WHAT NEEDS TO BE DONE:
Recast the lines from the one with "Group 1: median" to the one with "Group 4: median" as a numbered list, leaving out any blank lines.
____________
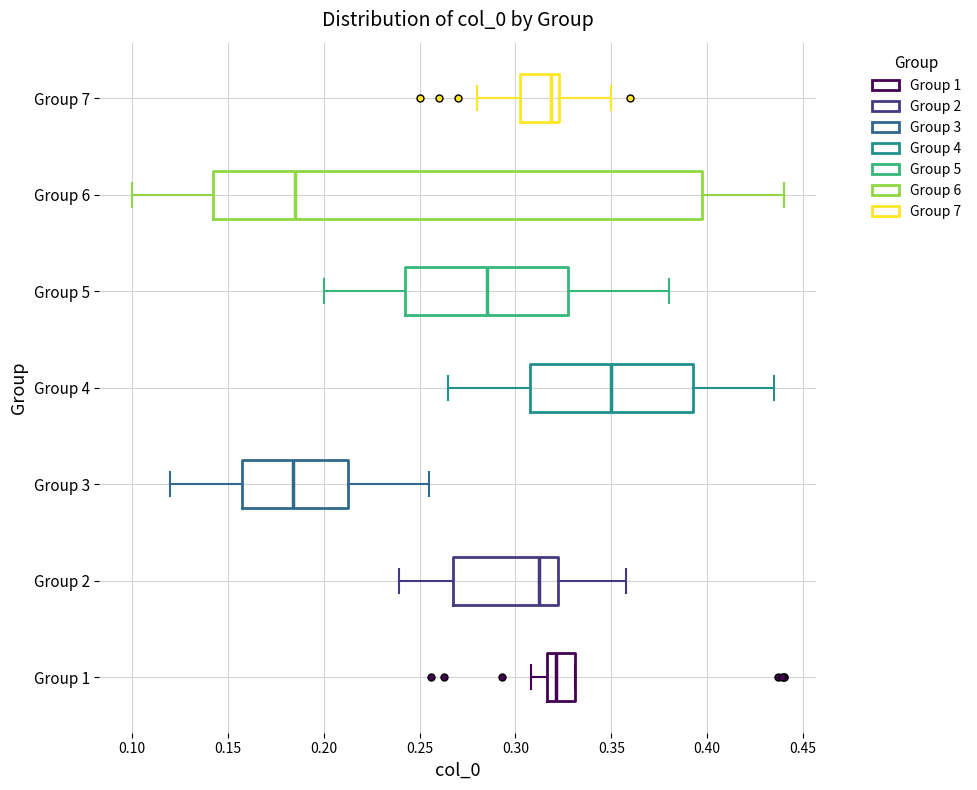

Reading bottom to top, read every box against the x-axis: the position of its median line, the range the box covers, and the ends of its whiskers. The values are not printed on the chart, so give them approximately, as read against the axis.

Group 1: median 0.320, box 0.315 to 0.330, whiskers 0.310 to 0.330
Group 2: median 0.310, box 0.265 to 0.320, whiskers 0.240 to 0.360
Group 3: median 0.185, box 0.160 to 0.215, whiskers 0.120 to 0.255
Group 4: median 0.350, box 0.310 to 0.395, whiskers 0.265 to 0.435
Group 5: median 0.285, box 0.245 to 0.330, whiskers 0.200 to 0.380
Group 6: median 0.185, box 0.145 to 0.400, whiskers 0.100 to 0.440
Group 7: median 0.320, box 0.305 to 0.325, whiskers 0.280 to 0.350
____________
WRITTEN RESPONSE:
1. Group 1: median 0.320, box 0.315 to 0.330, whiskers 0.310 to 0.330
2. Group 2: median 0.310, box 0.265 to 0.320, whiskers 0.240 to 0.360
3. Group 3: median 0.185, box 0.160 to 0.215, whiskers 0.120 to 0.255
4. Group 4: median 0.350, box 0.310 to 0.395, whiskers 0.265 to 0.435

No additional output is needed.